The licensed establishment employs thirteen persons, including ten bartenders, contains five large bars and an additional seating capacity for 275 patrons or a capacity of 600 customers. There is a minimum of 600 whiskey bottles openly stored on the shelves of the five bars. Approximately 1500 patrons are served during the course of a week. The Lounge has no prior record of any violations with the Liquor Control Board.
In the case of Clover Bar, Inc. Liquor License Case, 203 Pa. Superior Ct. 11, 198 A.2d 366 (1964), this Court sustained a suspension as the result of a charge of adulteration in affirming the court below. In that case 21 bottles were seized and 15 were analyzed by federal and state chemists. Serious objection was made by counsel for the appellant in this case as to the method of analysis used by the Liquor Control Board and the Treasury Department of the United States government in that they made no effort to make comparison with the formula required by the distillery but only with samples of unopened bottles of similar whiskey.
The court below and this Court were disturbed by the comparison method used by the state and treasury
[ 204 Pa. Super. Page 210]
chemists and felt that the objections made had some merit. However, we adopted the practical solution of the problem suggested by President Judge Sloane in his opinion for the court below: "By placing the results in tabular form, our inspection of the analyses-results alone indicates that the liquor in the bottles seized by the federal agents is remarkably similar in composition regardless of brand (Table II). This is also true of the analyses of the samples seized by the state agents. If bottles are supposed to contain brands A, B, and C, but analysis shows they all contain brand D, then it is evident that the bottles have been refilled or adulterated inasmuch as the contents do not conform to the label information. It is on this basis as well as the statements of the owner and the federal agents that we sustained the decision of the Liquor Control Board." See also: Com. v. Speer, 157 Pa. Superior Ct. 197, 42 A.2d 94 (1945), where 33 bottles were found to be adulterated.
In the present case the practical approach of President Judge Sloane couldn't be used and it seems patently unfair to hold this licensee for adulteration when only one bottle is involved and the analysis is only that made by the state chemist by comparison with an unopened bottle of the labelled whiskey and no comparison with the formula of the distillery. It was impossible under the circumstances in this case to find a pattern of refilled bottles.

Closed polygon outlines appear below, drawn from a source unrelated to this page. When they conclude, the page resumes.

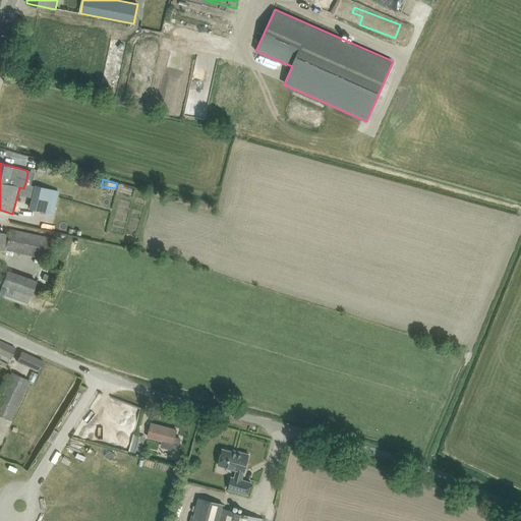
[(35,184),(29,208),(53,215),(59,190),(35,184)]
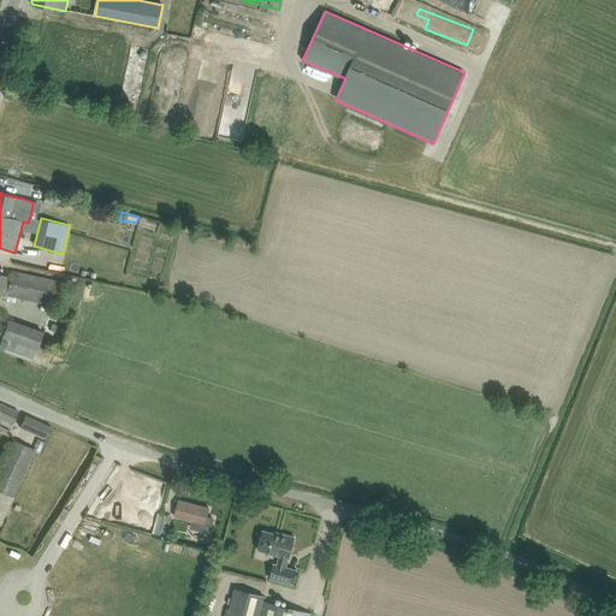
[(7,296),(19,298),(63,307),(67,284),(23,274),(11,272),(11,277),(0,276),(0,297),(7,298),(7,296)]
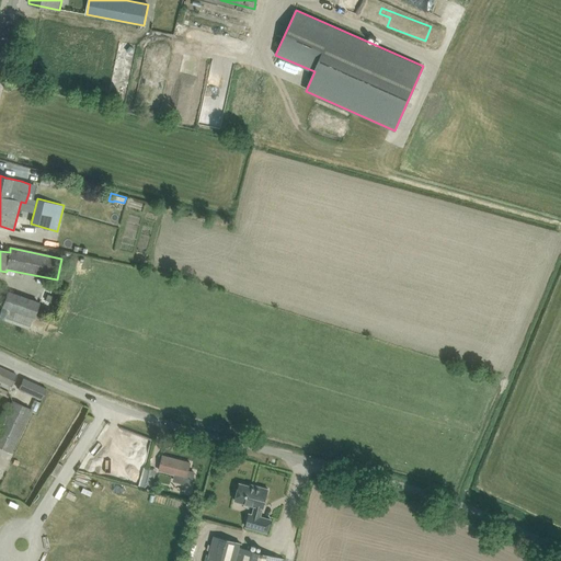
[(8,292),(2,307),(34,318),(38,304),(8,292)]
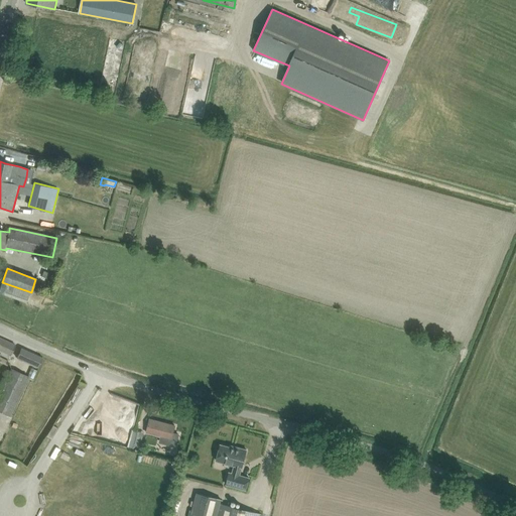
[(2,282),(0,287),(0,293),(27,303),(31,292),(2,282)]
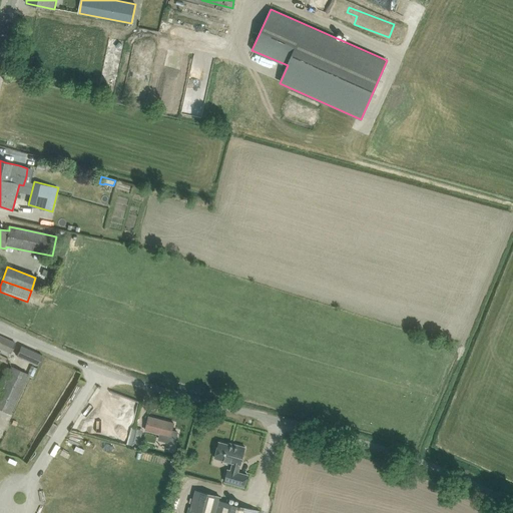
[(0,348),(10,354),(15,343),(0,336),(0,348)]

This matter was brought before the court below de novo. There was no evidence that a servant had refilled the one bottle. There is a presumption that mere possession of adulterated liquor is prima facie evidence of knowledge of the illegal act and will impose liability unless rebutted. Com. v. Koczwara, 397 Pa. 575, 155 A.2d 825 (1959). There is evidence of a variance in solid content in the one bottle but a contest as to whether this was the result of adulteration or an error
[ 204 Pa. Super. Page 211]
in formula. Judge Kelley of the court below found as a fact that the Board by a preponderance of the evidence did not prove that the objectionable bottle was refilled by the licensee's employee. He said: "Where, under all the circumstances of this case, a considerable volume of liquor is used and possessed by the licensee, a large establishment of good reputation, and only one bottle differs in content from the formula called for by the particular brand name, and this deviation in formula could be due to error or mistake by the distillery, we believe the presumption normally arising from mere possession by the licensee to be overcome and we so find as a fact."